“Due – Una piccola patria”, ambiziosa storia d’amore senza parole

La  Piccola Compagnia Impertinente
presenta
DUE una piccola patria
di Paolo Alessandri e Pierluigi Bevilacqua
con Pierluigi Bevilacqua e Ramona Genna
e con Enrico Cibelli
Musiche The overbooking orchestra
Foto e video Emanuele Massaioli
regia Paolo Alessandri
in scena al Teatro Furio Camillo di Roma fino al 2 marzo

Voto: 5 su 10

Cercare di raccontare l’amore è sempre un rischio, che vale la pena di correre.

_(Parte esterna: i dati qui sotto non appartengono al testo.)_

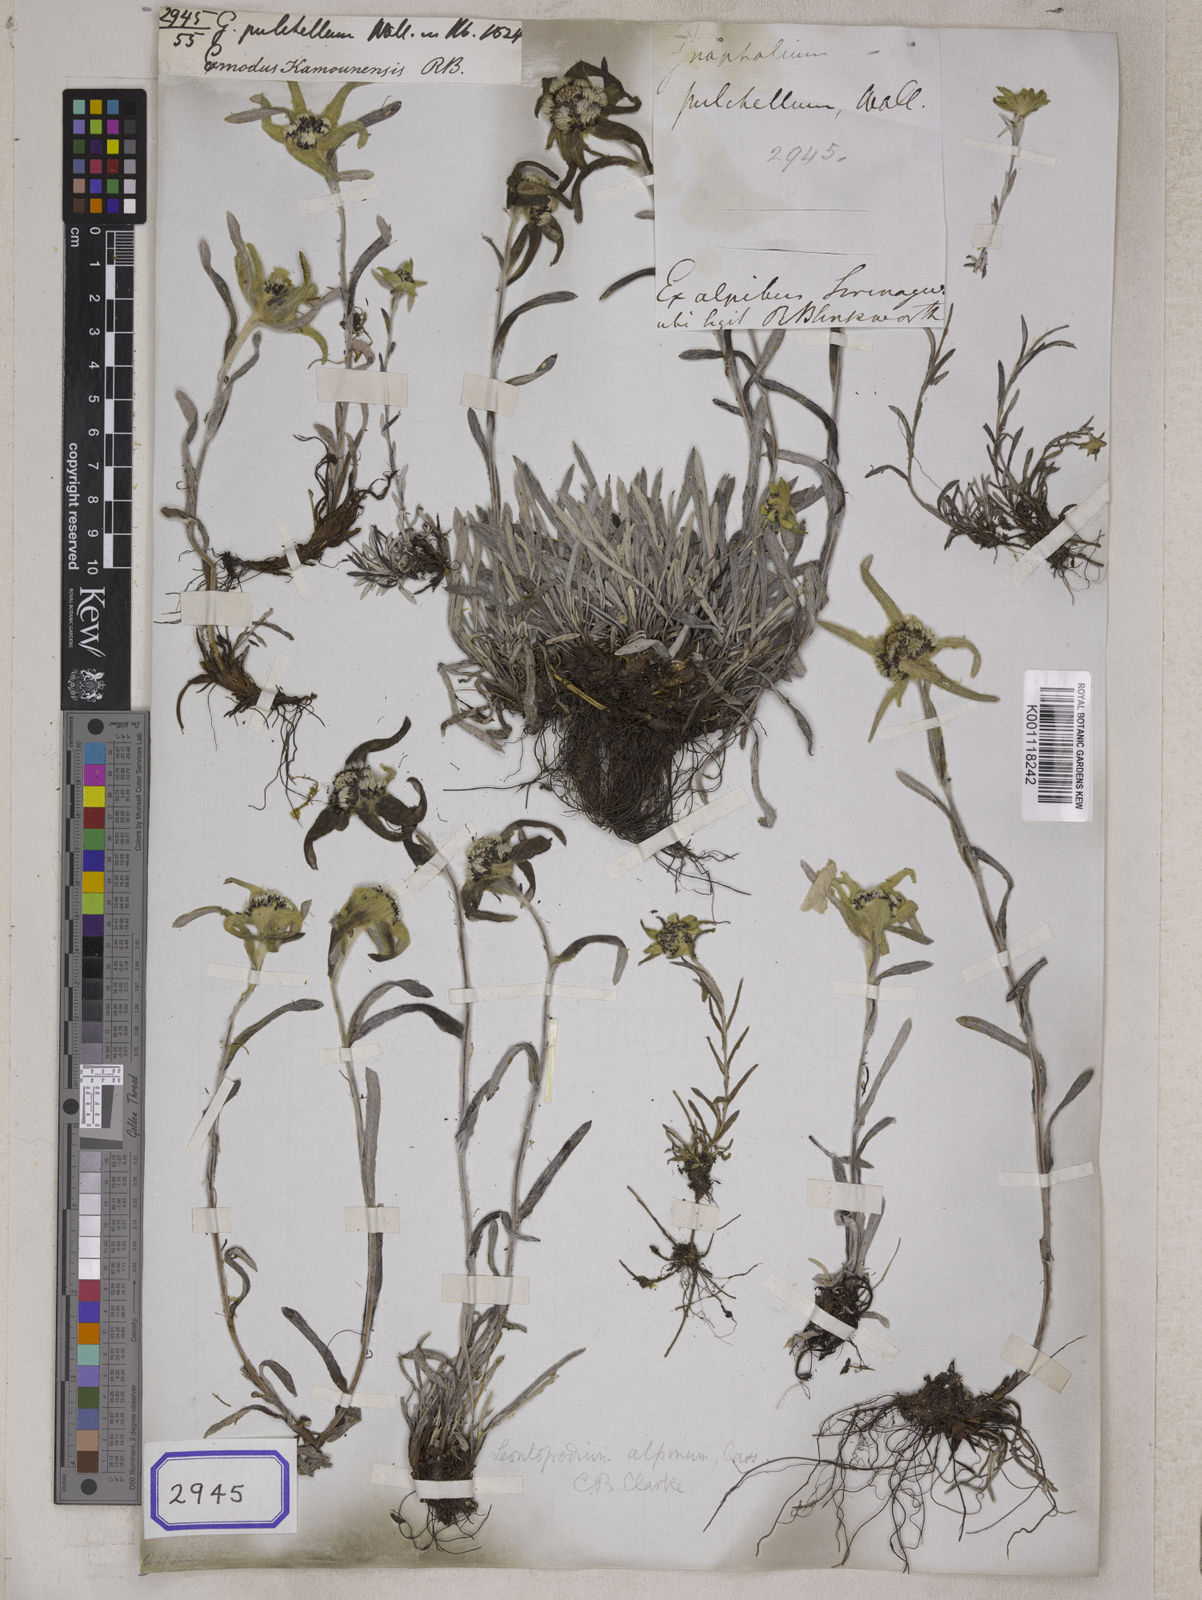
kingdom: Plantae
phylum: Tracheophyta
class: Magnoliopsida
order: Asterales
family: Asteraceae
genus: Leontopodium
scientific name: Leontopodium nivale
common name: Edelweiss
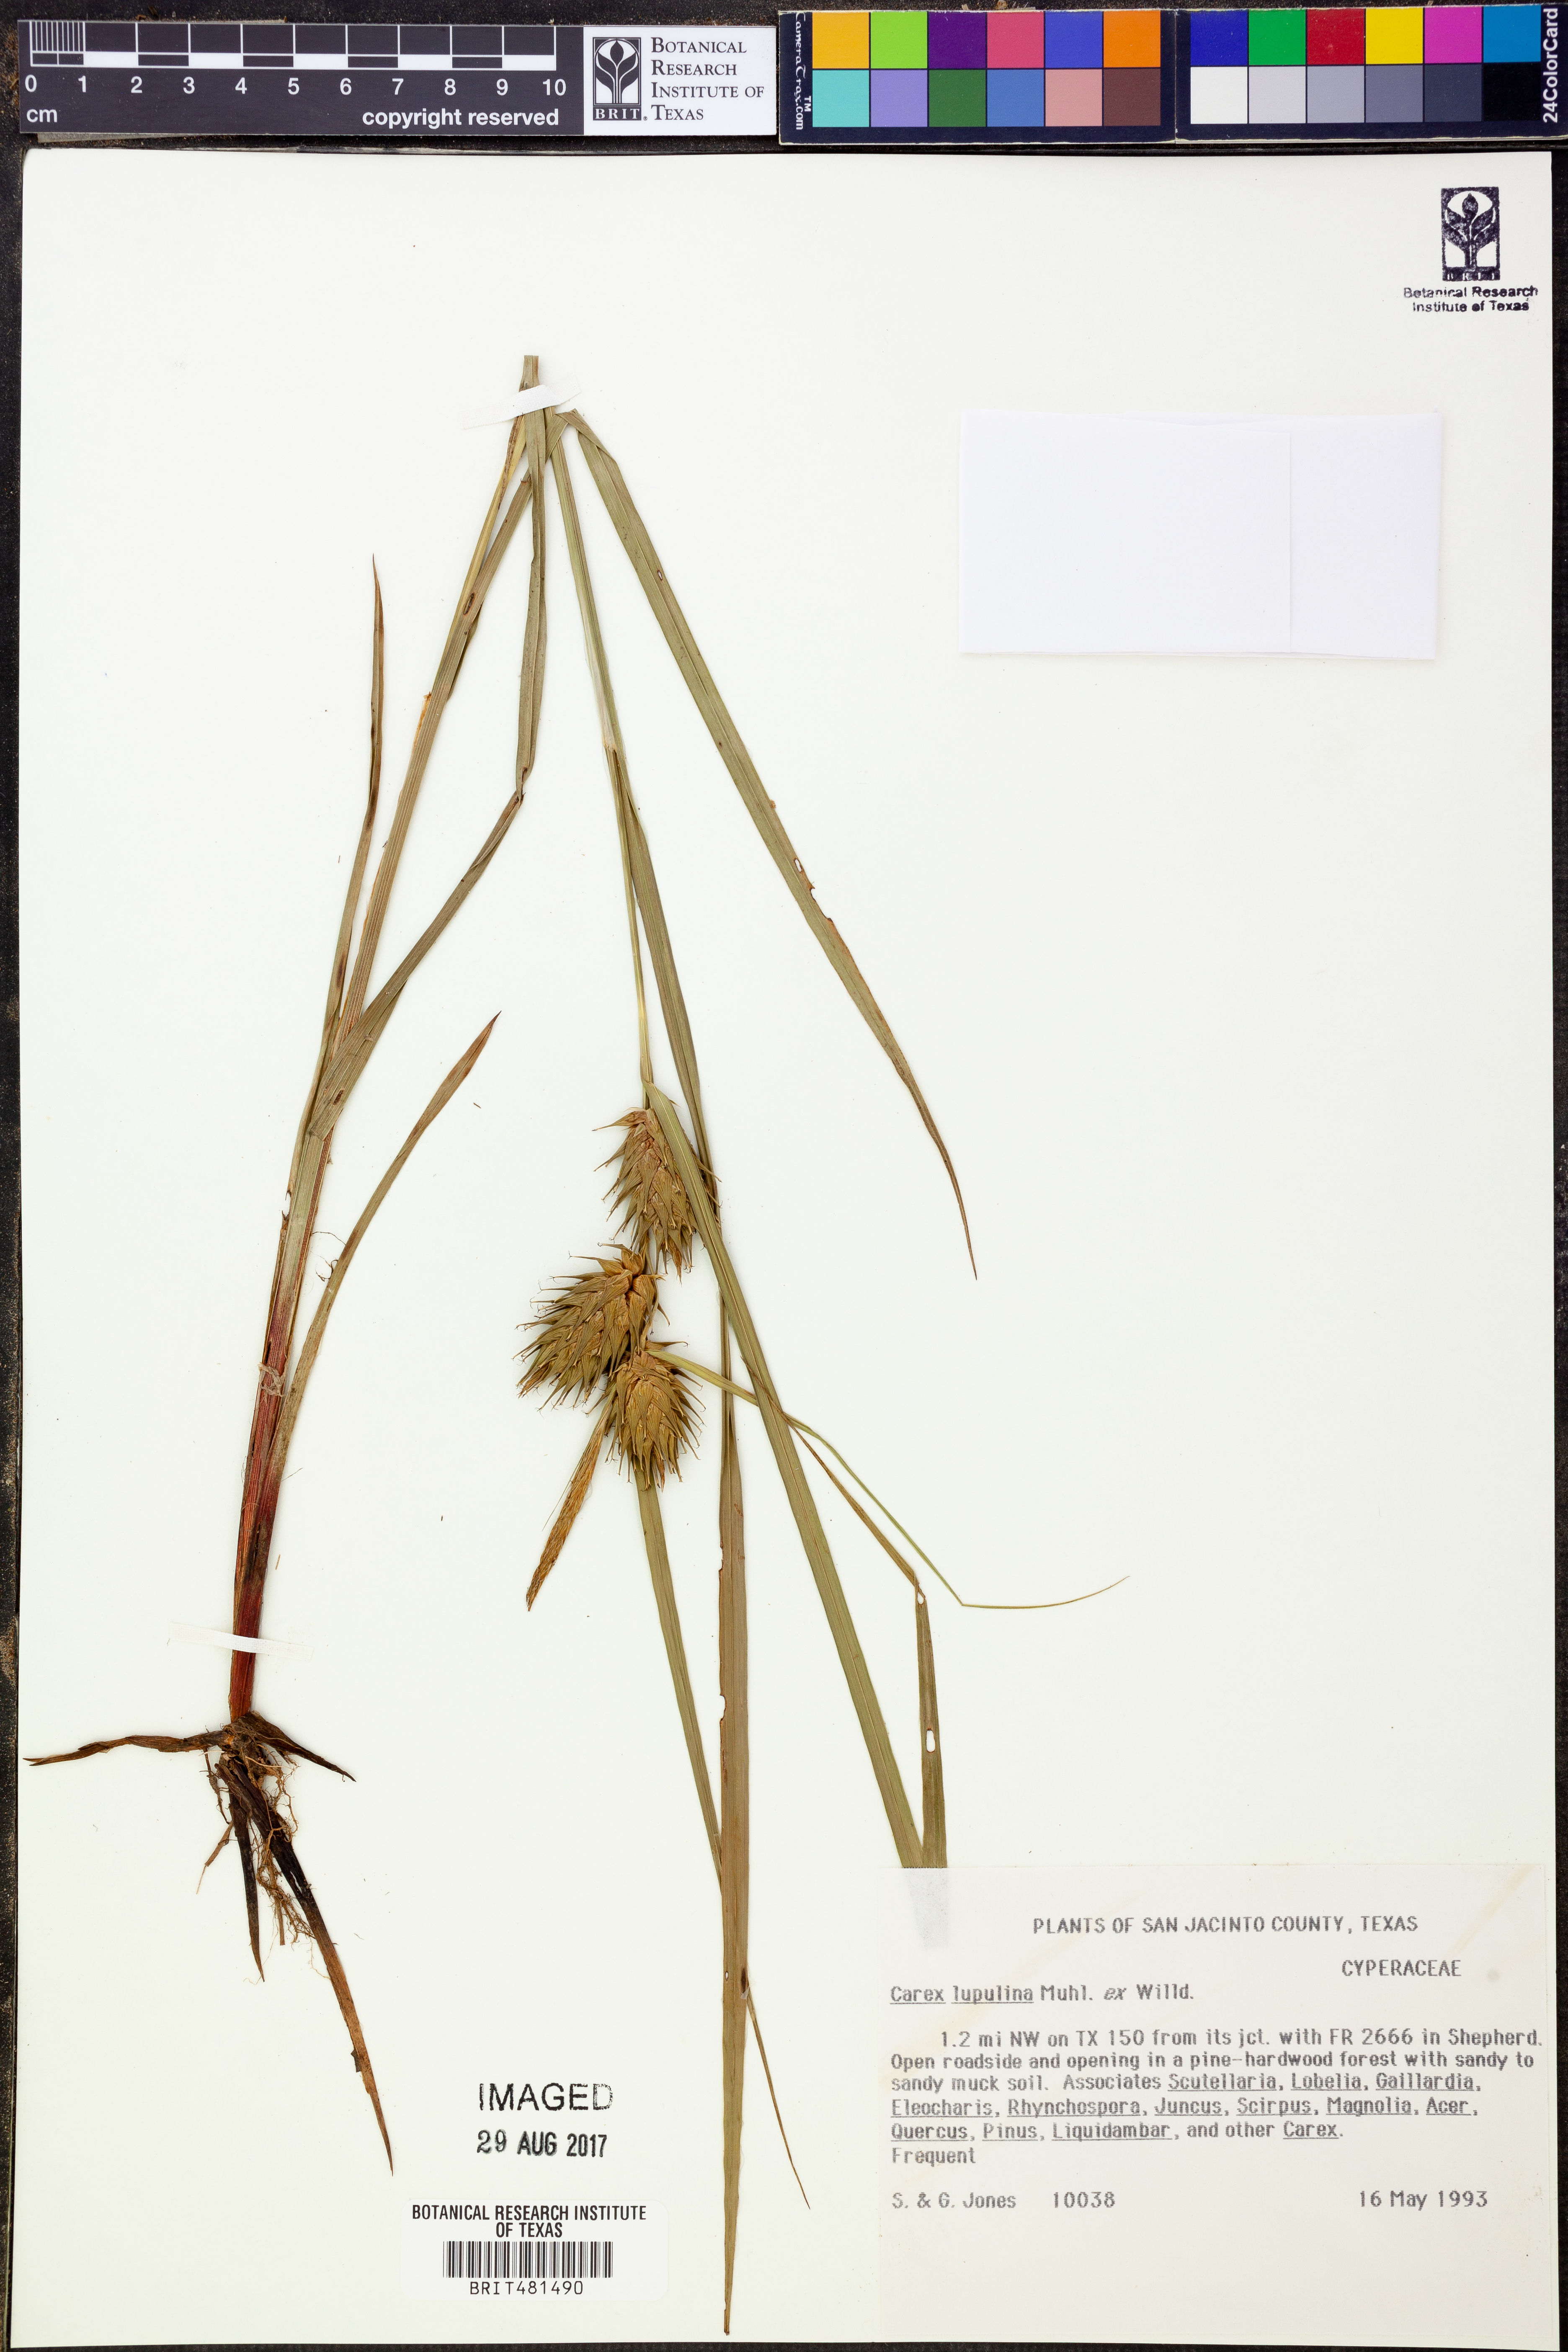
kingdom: Plantae
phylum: Tracheophyta
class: Liliopsida
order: Poales
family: Cyperaceae
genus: Carex
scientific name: Carex lupulina
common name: Hop sedge
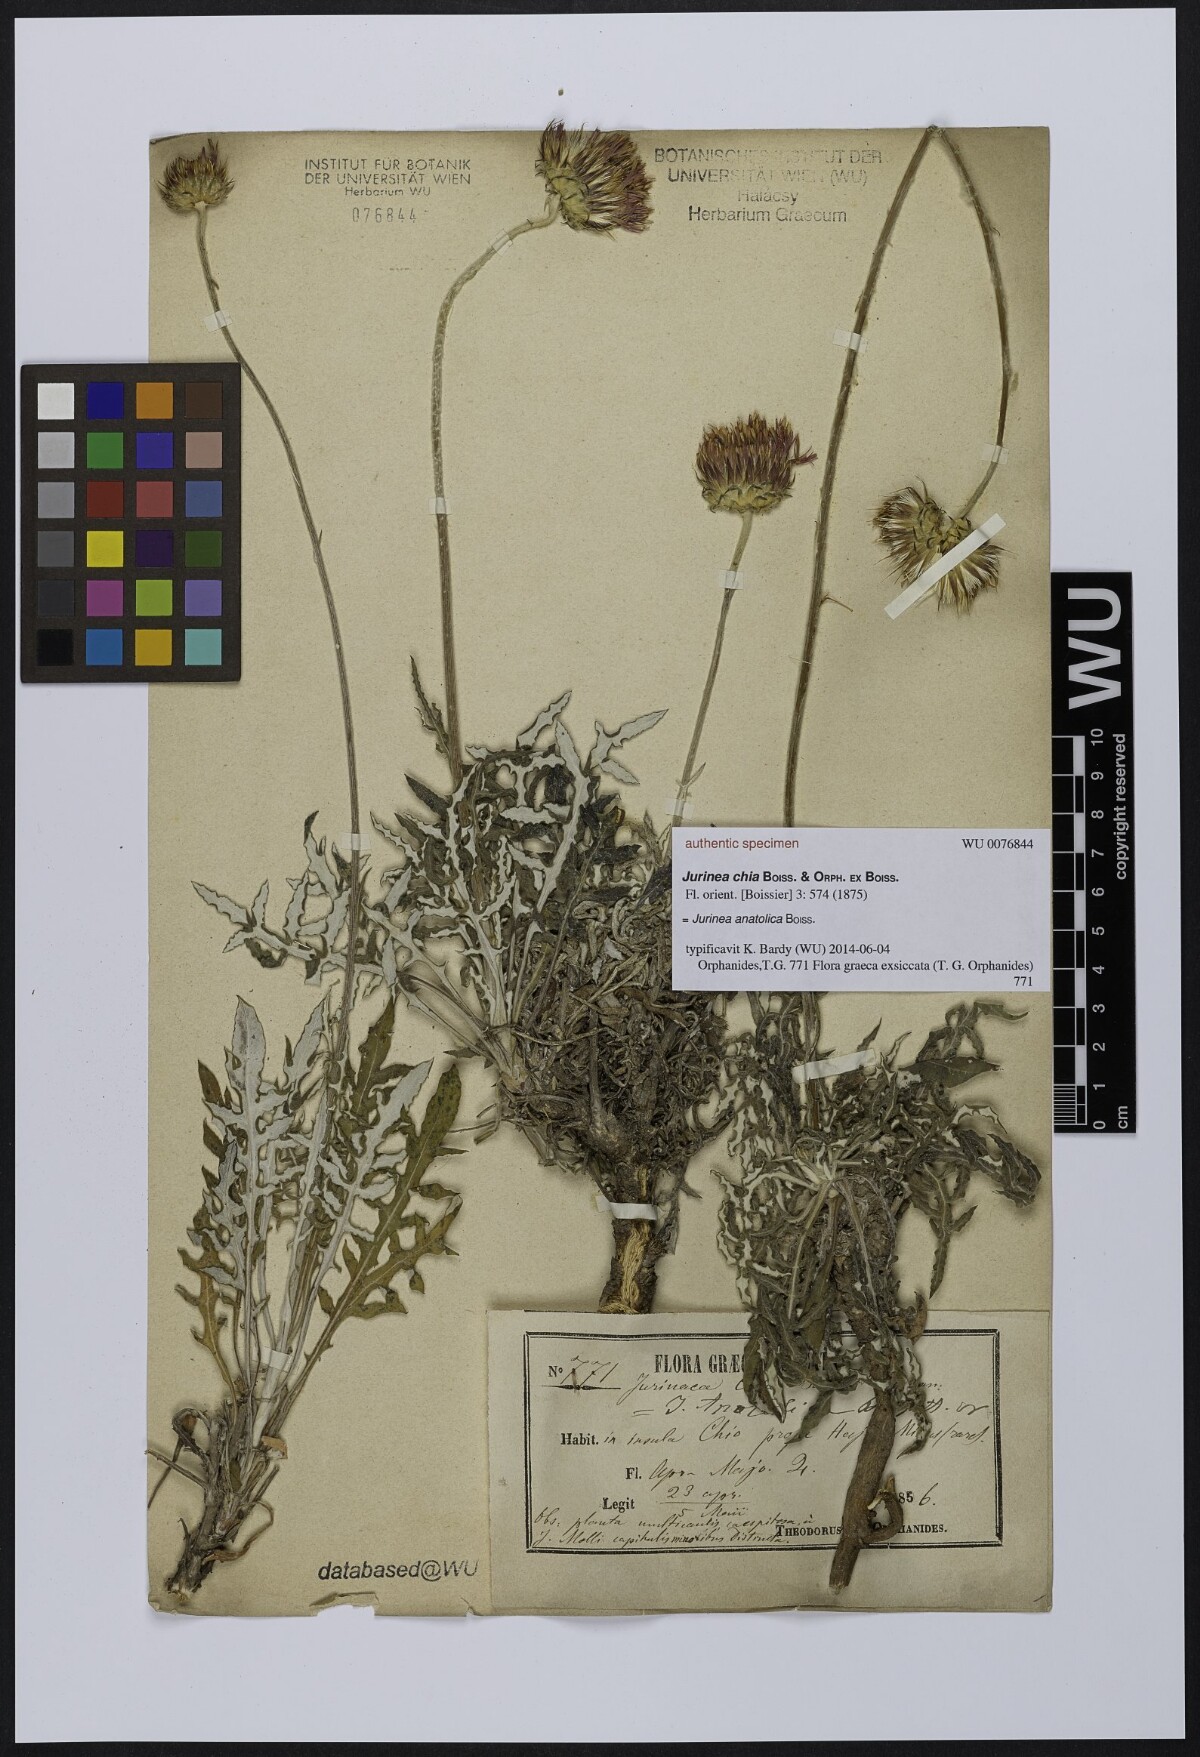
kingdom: Plantae
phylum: Tracheophyta
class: Magnoliopsida
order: Asterales
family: Asteraceae
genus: Jurinea
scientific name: Jurinea consanguinea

Tale rischio si moltiplica a dismisura se il tentativo non prevede l’uso della parola e si affida solamente alla forza della musica e al linguaggio del corpo (mimo, danza, gesto simbolico).
Sotto questi ambiziosi presupposti si sviluppa Due – Una piccola patria, spettacolo di Paolo Alessandri e Pierluigi Bevilacqua, incentrato sulla nascita e sulla conseguente evoluzione del sentimento amoroso in una giovane coppia. La narrazione procede assecondando l’originalità degli intenti in rapporto alla perspicacia dello spettatore, chiamato a dare forma e senso all’agitato percorso dei personaggi. Oltre alla potente colonna sonora originale, composta da Enrico Cibelli – che nel racconto è presente nelle vesti di una sorta di deus ex machina, col compito di mutare le passioni umane nelle emozioni del canto – a filtrare la vicenda privata concorrono anche due marionette, copie dell’uomo e della donna, che prima si avvicinano e poi, drasticamente, si allontanano sul palco. L’operazione è complessa e, sebbene carica di tutti i migliori propositi, resta incerta e confusa. Tante buone intuizioni non riescono a sorreggere la banalità di un rapporto sentimentale, impostato sulle canoniche tappe dell’occasione (ti voglio, ti prendo, ti odio, ti lascio, ti amo). Il racconto, invece, avrebbe potuto basarsi su ben altri espedienti narrativi (quello delle marionette, ad esempio, poteva essere sfruttato molto meglio) proprio per schivare retorica e stereotipi, sempre dietro l’angolo.
All’attivo restano le performance senza risparmio di Bevilacqua e della Genna (già interprete per la Compagnia Ricci/Forte), le belle musiche di Cibelli e l’impegno di un’allestimento che, forse, andrebbe rivisto sotto alcuni aspetti. Ne apprezziamo, comunque, il coraggio di averci provato.